• [WORK TO COMPLETE]: Through the line with "ring dip: (152, 188)" and starting from the first line, return the records below word for word, with pictures left out.

• [SOURCE MATERIAL]:
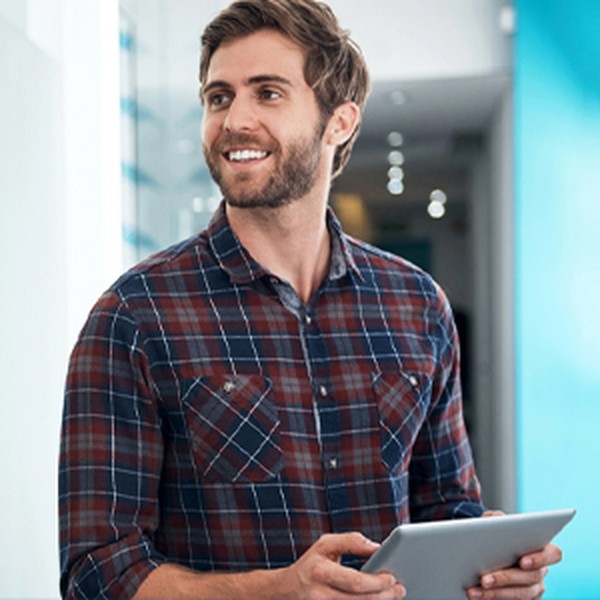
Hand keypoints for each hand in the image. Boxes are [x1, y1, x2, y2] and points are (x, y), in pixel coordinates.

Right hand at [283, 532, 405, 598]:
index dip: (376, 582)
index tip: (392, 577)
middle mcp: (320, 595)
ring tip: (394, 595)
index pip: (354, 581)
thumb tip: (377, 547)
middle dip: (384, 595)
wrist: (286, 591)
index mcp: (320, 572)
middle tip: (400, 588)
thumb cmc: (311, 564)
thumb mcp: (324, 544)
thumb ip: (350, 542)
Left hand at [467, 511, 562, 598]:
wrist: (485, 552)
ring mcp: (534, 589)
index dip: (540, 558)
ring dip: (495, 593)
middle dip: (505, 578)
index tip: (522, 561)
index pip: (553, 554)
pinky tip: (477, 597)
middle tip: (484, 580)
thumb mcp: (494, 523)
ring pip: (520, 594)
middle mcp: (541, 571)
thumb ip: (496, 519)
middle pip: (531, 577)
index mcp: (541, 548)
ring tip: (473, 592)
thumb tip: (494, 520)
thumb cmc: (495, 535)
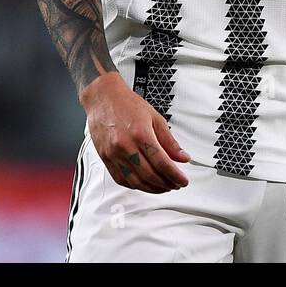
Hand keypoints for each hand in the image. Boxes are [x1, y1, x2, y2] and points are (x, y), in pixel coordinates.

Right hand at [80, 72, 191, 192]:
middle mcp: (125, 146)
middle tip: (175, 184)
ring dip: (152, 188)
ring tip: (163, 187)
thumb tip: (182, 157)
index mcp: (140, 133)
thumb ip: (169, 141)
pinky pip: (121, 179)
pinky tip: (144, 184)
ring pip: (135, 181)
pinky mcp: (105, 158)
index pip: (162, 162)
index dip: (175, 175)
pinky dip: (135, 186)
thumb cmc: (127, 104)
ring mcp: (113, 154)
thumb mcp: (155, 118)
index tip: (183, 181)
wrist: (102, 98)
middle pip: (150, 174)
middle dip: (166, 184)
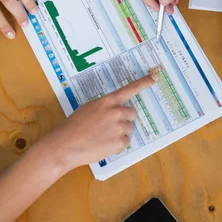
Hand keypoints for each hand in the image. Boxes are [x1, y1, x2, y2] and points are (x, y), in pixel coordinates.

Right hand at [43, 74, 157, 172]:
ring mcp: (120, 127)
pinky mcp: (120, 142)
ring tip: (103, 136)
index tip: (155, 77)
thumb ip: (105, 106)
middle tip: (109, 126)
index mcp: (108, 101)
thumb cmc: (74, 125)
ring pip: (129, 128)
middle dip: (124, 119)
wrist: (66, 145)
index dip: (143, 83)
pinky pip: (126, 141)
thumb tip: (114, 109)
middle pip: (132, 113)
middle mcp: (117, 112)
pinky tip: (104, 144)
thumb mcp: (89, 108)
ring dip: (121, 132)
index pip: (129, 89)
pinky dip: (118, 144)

• [ANSWER SECTION]:
Hand keypoints for each hand in the image. Boxes are [x1, y1, x2, y2] and points are (x, y), in pixel coordinates.

Right hand at [283, 532, 405, 598]:
index dip: (376, 582)
index tip: (392, 577)
middle mcp: (320, 595)
ring tip: (394, 595)
index pip: (354, 581)
thumb tip: (377, 547)
middle dip: (384, 595)
wrist: (286, 591)
index mcp: (320, 572)
middle tip: (400, 588)
thumb cmc: (311, 564)
thumb mcp: (324, 544)
thumb ip: (350, 542)
Left hand at [467, 511, 562, 598]:
wrist: (485, 552)
ring mcp: (534, 589)
index dip: (540, 558)
ring dip: (495, 593)
middle dip: (505, 578)
index tip: (522, 561)
index pip: (553, 554)
pinky tip: (477, 597)
middle tip: (484, 580)
thumb mcp: (494, 523)
ring pip: (520, 594)
middle mcp: (541, 571)
thumb ip: (496, 519)
middle pip: (531, 577)
index mcp: (541, 548)
ring tip: (473, 592)
thumb tip: (494, 520)
thumb cmc: (495, 535)
Hand keypoints for each hand in the image. Boxes are [x1, y1, x2, y2] and points are (x, y), in pixel coordinates.

Right hand at [80, 72, 191, 192]:
middle mcp: (125, 146)
middle tip: (175, 184)
ring dip: (152, 188)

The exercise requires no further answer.